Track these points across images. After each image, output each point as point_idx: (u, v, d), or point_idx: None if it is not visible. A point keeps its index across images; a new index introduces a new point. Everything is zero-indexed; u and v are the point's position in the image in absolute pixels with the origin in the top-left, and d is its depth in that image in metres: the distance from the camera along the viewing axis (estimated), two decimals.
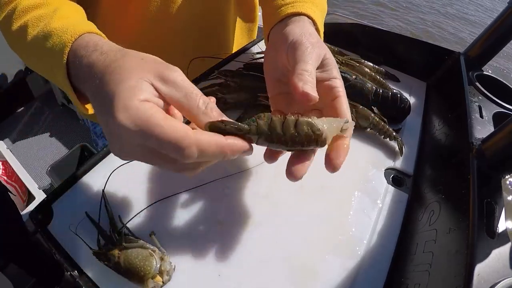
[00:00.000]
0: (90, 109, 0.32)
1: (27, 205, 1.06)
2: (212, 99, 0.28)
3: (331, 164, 0.28)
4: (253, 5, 0.64)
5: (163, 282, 0.30)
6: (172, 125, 0.22)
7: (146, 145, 0.23)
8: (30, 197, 1.07)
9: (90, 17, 0.36)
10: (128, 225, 0.34)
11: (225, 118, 0.25)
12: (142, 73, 0.24)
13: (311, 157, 0.29)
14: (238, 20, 0.65)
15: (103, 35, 0.31)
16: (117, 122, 0.22)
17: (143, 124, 0.22)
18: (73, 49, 0.28)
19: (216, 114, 0.25)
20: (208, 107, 0.25)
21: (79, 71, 0.28)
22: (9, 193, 0.39)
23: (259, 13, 0.68)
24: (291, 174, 0.28)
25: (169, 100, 0.24)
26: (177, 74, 0.25)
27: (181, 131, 0.22)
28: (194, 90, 0.25)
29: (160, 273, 0.30)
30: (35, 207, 0.35)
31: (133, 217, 0.35)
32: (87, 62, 0.26)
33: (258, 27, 0.69)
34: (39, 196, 1.01)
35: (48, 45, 0.30)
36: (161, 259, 0.31)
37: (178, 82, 0.24)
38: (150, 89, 0.24)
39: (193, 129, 0.24)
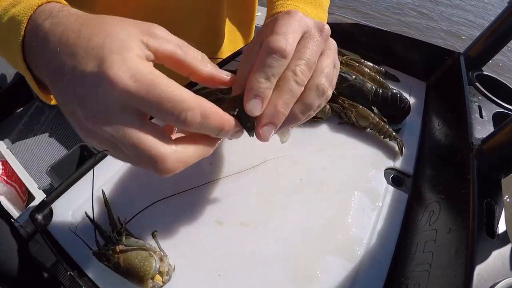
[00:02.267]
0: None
1: (27, 205, 1.06)
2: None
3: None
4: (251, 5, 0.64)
5: (163, 282, 0.30)
6: (177, 85, 0.20)
7: (136, 108, 0.20)
8: (30, 197, 1.07)
9: (88, 7, 0.35)
10: (128, 225, 0.34)
11: (219, 69, 0.25)
12: (128, 27, 0.22)
13: None
14: (235, 22, 0.65)
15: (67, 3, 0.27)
16: (112, 79, 0.19)
17: (145, 79, 0.19)
18: (33, 18, 0.24)
19: (211, 65, 0.24)
20: (205, 58, 0.23)
21: (43, 42, 0.22)
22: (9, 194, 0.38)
23: (258, 13, 0.68)
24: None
25: (161, 54, 0.22)
26: (162, 29, 0.23)
27: (186, 91, 0.20)
28: (184, 42, 0.23)
29: (160, 273, 0.30)
30: (35, 207, 0.35)
31: (133, 217, 0.35)
32: (53, 24, 0.22)
33: (256, 26, 0.70)
34: (39, 196, 1.01)
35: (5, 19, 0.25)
36: (161, 259, 0.31)
37: (166, 36, 0.23)
38: (140, 44, 0.21)
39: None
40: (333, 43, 0.29)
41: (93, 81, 0.20)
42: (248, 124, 0.25)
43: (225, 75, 0.25)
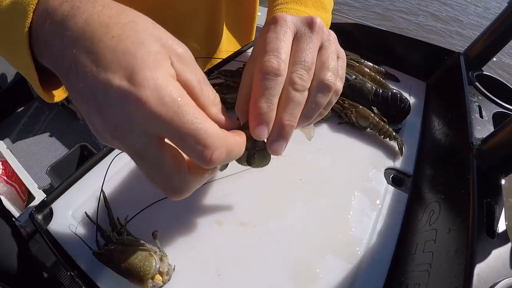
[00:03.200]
0: (57, 95, 0.27)
1: (27, 205, 1.06)
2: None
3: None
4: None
5: (163, 282, 0.30)
6: (202, 117, 0.19)
7: (157, 132, 0.19)
8: (30, 197, 1.07)
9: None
10: (128, 225, 0.34)
11: (226, 116, 0.24)
12: (162, 38, 0.20)
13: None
14: (235, 21, 0.65)
15: None
16: (138, 97, 0.17)
17: (173, 105, 0.18)
18: (42, 2, 0.21)
19: (222, 109, 0.23)
20: (217, 99, 0.22)
21: (61, 26, 0.20)
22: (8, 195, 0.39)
23: (259, 13, 0.68)
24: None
25: (181, 80, 0.20)
26: (189, 53, 0.21)
27: (210, 124, 0.19)
28: (205, 77, 0.22)
29: (160, 273, 0.30)
30: (35, 207, 0.35)
31: (133, 217, 0.35)
32: (74, 8, 0.20)
33: (257, 27, 0.69)
34: (39, 196, 1.01)
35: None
36: (161, 259, 0.31)
37: (191, 63, 0.21)
38: (169, 62, 0.20)
39: None
40: (331, 34, 0.28)
41: (118, 94, 0.18)
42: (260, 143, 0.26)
43: (230, 124, 0.23)
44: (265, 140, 0.25)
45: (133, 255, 0.30)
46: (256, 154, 0.27)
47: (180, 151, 0.20)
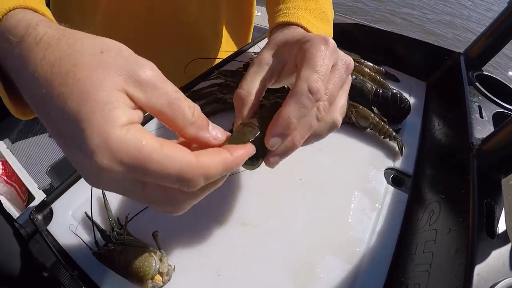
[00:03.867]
0: (29, 113, 0.25)
1: (27, 205, 1.06)
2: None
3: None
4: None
5: (163, 282, 0.30)
6: (170, 156, 0.18)
7: (138, 178, 0.18)
8: (30, 197, 1.07)
9: (91, 12, 0.33)
10: (128, 225, 0.34)
11: (210, 123, 0.22)
12: (109, 76, 0.18)
13: None
14: (233, 22, 0.65)
15: (43, 9, 0.22)
16: (98, 165, 0.17)
17: (134, 162, 0.17)
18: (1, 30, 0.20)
19: (203, 121, 0.21)
20: (195, 114, 0.21)
21: (11, 63, 0.19)
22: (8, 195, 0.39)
23: (258, 13, 0.68)
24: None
25: (148, 109, 0.19)
26: (152, 73, 0.19)
27: (182, 160, 0.18)
28: (176, 94, 0.20)
29: (160, 273, 0.30)
30: (35, 207, 0.35)
31: (133, 217, 0.35)
32: (19, 54, 0.18)
33: (254, 26, 0.69)
34: (39, 196, 1.01)
35: None
36: (161, 260, 0.31)
37: (156, 85, 0.19)
38: (126, 100, 0.18)
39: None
40: (349, 80, 0.30)
41: (80, 161, 0.18)
42: (259, 152, 0.25)
43: (212, 139, 0.22)
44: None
45: (133, 255, 0.30)
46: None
47: None
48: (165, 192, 0.20)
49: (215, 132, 0.22)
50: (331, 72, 0.26)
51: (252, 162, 0.25)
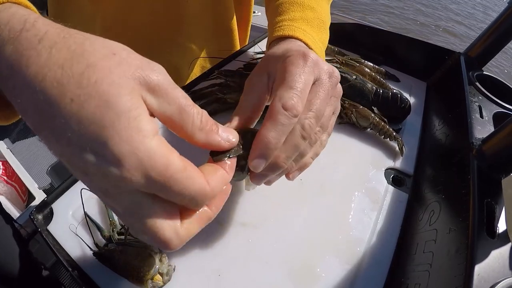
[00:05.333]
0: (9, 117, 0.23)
1: (27, 205, 1.06)
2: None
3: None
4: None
5: (163, 282, 0.30)
6: (191, 177, 0.18)
7: (150, 193, 0.18)
8: (30, 197, 1.07)
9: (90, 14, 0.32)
10: None
11: (220, 126, 0.22)
12: (127, 80, 0.17)
13: None
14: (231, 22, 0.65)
15: (34, 8, 0.20)
16: (121, 174, 0.16)
17: (159, 178, 0.17)
18: None
19: (212, 126, 0.21)
20: (203, 120, 0.20)
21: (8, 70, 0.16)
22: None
23: (259, 13, 0.68)
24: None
25: (159, 116, 0.19)
26: (163, 77, 0.18)
27: (200, 183, 0.19)
28: (186, 101, 0.19)
29: (160, 274, 0.30)
30: (35, 207, 0.35)
31: None
32: (13, 52, 0.16)
33: (254, 25, 0.69)
34: (39, 196, 1.01)
35: None
36: (160, 260, 0.31)
37: (168, 90, 0.18)
38: (145, 106, 0.17)
39: None
40: (338, 90, 0.29)
41: (99, 171, 0.16)
42: (243, 167, 0.25)
43: (223, 142, 0.22)
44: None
45: (133, 255, 0.30)
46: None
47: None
48: (168, 215, 0.19)
49: (226, 135, 0.22)
50: (314, 86, 0.26)
51: (237, 174, 0.25)
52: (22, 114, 0.17)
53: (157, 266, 0.30)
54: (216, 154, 0.22)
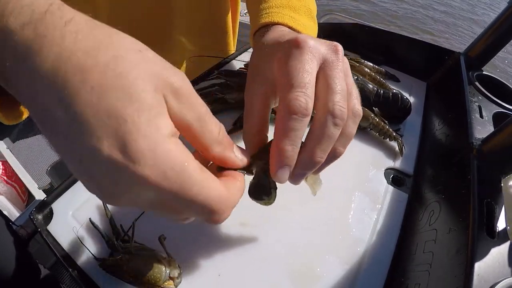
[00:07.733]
0: (18, 115, 0.22)
1: (27, 205, 1.06)
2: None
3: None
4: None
5: (175, 286, 0.30)
6: (209, 184, 0.17)
7: (162, 199, 0.17)
8: (30, 197, 1.07)
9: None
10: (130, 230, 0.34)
11: (234, 144, 0.22)
12: (151, 76, 0.16)
13: None
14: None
15: None
16: (135, 173, 0.15)
17: (177, 179, 0.16)
18: None
19: (229, 141, 0.21)
20: (221, 133, 0.20)
21: (14, 43, 0.15)
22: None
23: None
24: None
25: (177, 120, 0.18)
26: (186, 82, 0.18)
27: (217, 190, 0.18)
28: (206, 109, 0.19)
29: (171, 278, 0.30)
30: (35, 207, 0.35)
31: (135, 221, 0.35)
32: (33, 33, 0.15)
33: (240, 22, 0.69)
34: (39, 196, 1.01)
35: None
36: (169, 264, 0.30)
37: (190, 95, 0.18)
38: (166, 107, 0.17)
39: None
40: (345, 60, 0.25)
41: (112, 167, 0.15)
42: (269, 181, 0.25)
43: (238, 160, 0.22)
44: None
45: (141, 263, 0.29)
46: (271, 190, 0.26)
47: None
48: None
49: (239, 154, 0.22)
50: (323, 70, 0.23)
51: (265, 197, 0.26)
52: (29, 101, 0.16)
53: (167, 271, 0.29)
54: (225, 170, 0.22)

------------

*TASK*:
In the listing above, find the line holding "2: (212, 99, 0.28)" and the line holding "43: (225, 75, 0.25)". Reproduce those two lines and all between them exactly, leaving out pictures.

*RESPONSE*:
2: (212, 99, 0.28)
3: (331, 164, 0.28)
4: (253, 5, 0.64)
5: (163, 282, 0.30)
6: (172, 125, 0.22)
7: (146, 145, 0.23)
8: (30, 197, 1.07)
9: (90, 17, 0.36)
10: (128, 225, 0.34)
11: (225, 118, 0.25)
12: (142, 73, 0.24)
13: (311, 157, 0.29)
14: (238, 20, 0.65)
15: (103, 35, 0.31)
16: (117, 122, 0.22)
17: (143, 124, 0.22)
18: (73, 49, 0.28)
19: (216, 114, 0.25)
20: (208, 107, 0.25)
21: (79, 71, 0.28)
22: (9, 193, 0.39)
23: (259, 13, 0.68)
24: (291, 174, 0.28)
25: (169, 100, 0.24)
26: (177, 74, 0.25)
27: (181, 131, 0.22)
28: (194, 90, 0.25)
29: (160, 273, 0.30)
30: (35, 207, 0.35)
31: (133, 217, 0.35)
32: (87, 62, 0.26)
33: (258, 27, 0.69)
34: (39, 196, 1.01)
35: (48, 45, 0.30)
36: (161, 259, 0.31)
37: (178, 82, 0.24)
38: (150, 89, 0.24)
39: (193, 129, 0.24)
[00:02.267]
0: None
1: (27, 205, 1.06)
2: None
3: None
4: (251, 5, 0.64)
5: (163, 282, 0.30)
6: (177, 85, 0.20)
7: (136, 108, 0.20)
8: (30, 197, 1.07)
9: (88, 7, 0.35)
10: (128, 225, 0.34)
11: (219, 69, 0.25)
12: (128, 27, 0.22)
13: None
14: (235, 22, 0.65)
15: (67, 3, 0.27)
16: (112, 79, 0.19)
17: (145, 79, 0.19)
18: (33, 18, 0.24)
19: (211, 65, 0.24)
20: (205, 58, 0.23)
21: (43, 42, 0.22)
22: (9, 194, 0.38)
23: (258, 13, 0.68)
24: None
25: (161, 54, 0.22)
26: (162, 29, 0.23)
27: (186, 91, 0.20)
28: (184, 42, 0.23)
29: (160, 273, 0.30)
30: (35, 207, 0.35)
31: (133, 217, 0.35)
32: (53, 24, 0.22)
33: (256, 26, 0.70)
34: (39, 196, 1.01)
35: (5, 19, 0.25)
36: (161, 259, 0.31)
37: (166, 36, 0.23)
38: (140, 44, 0.21)
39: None
40: (333, 43, 0.29)
41: (93, 81, 0.20)
42: (248, 124, 0.25)
43: (225, 75, 0.25)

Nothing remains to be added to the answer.